Two former Fifa execs took millions in bribes
The former president of football’s world governing body and one of its executive committee members took millions in bribes from a marketing partner, according to documents released late Wednesday.
Joao Havelange, FIFA president from 1974-1998, pocketed at least 1.5 million Swiss francs (1.53 million dollars) in March 1997 from a marketing company, according to documents from a Swiss prosecutor.
Fellow Brazilian Ricardo Teixeira, a former FIFA executive committee member, received more than 12 million Swiss francs from 1974-1998.
The documents were compiled by the prosecution authorities in the Swiss canton of Zug as part of an investigation into alleged bribery among FIFA executives by now-defunct sports marketing company ISL.
The pair took a further 41 million Swiss francs from ISL from 1992-2000, the prosecutor said.
In total, ISL made payments of 138 million Swiss francs in bribes between 1989 and 2001, involving several FIFA officials.
The case was closed in May 2010 after the repayment of an undisclosed sum by the two, but the Swiss Supreme Court Wednesday ordered the documents released, following a request by media organizations.
FIFA awarded the television broadcasting rights of the 2002 and 2006 World Cup tournaments to ISL.
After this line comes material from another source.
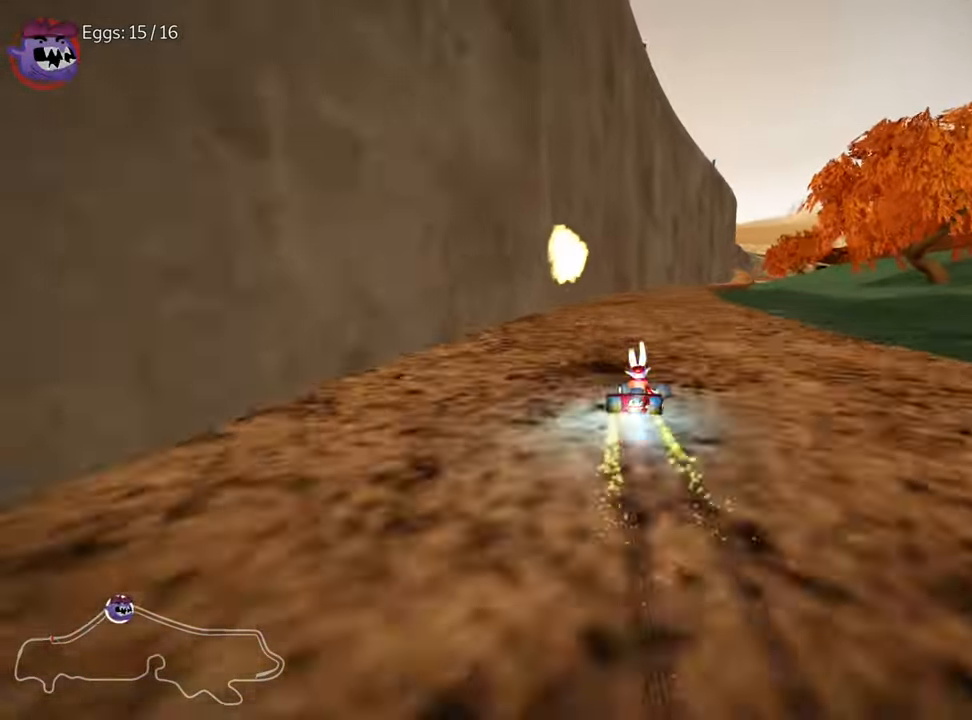
{"keys": ["left", "nitro", "skid", "up"], "events": []}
Teixeira, the former son-in-law of Havelange, was also head of Brazil’s football association for 23 years. He stepped down from that position and his FIFA role in March for unspecified personal reasons.
The case could damage current FIFA president, Havelange’s successor Sepp Blatter, if he is found to have known about the bribes.
Havelange, 96, was discharged from hospital in May after spending more than two months undergoing treatment to his ankle and heart.
He was also a member of the International Olympic Committee from 1963 until last year, when he resigned amid corruption allegations.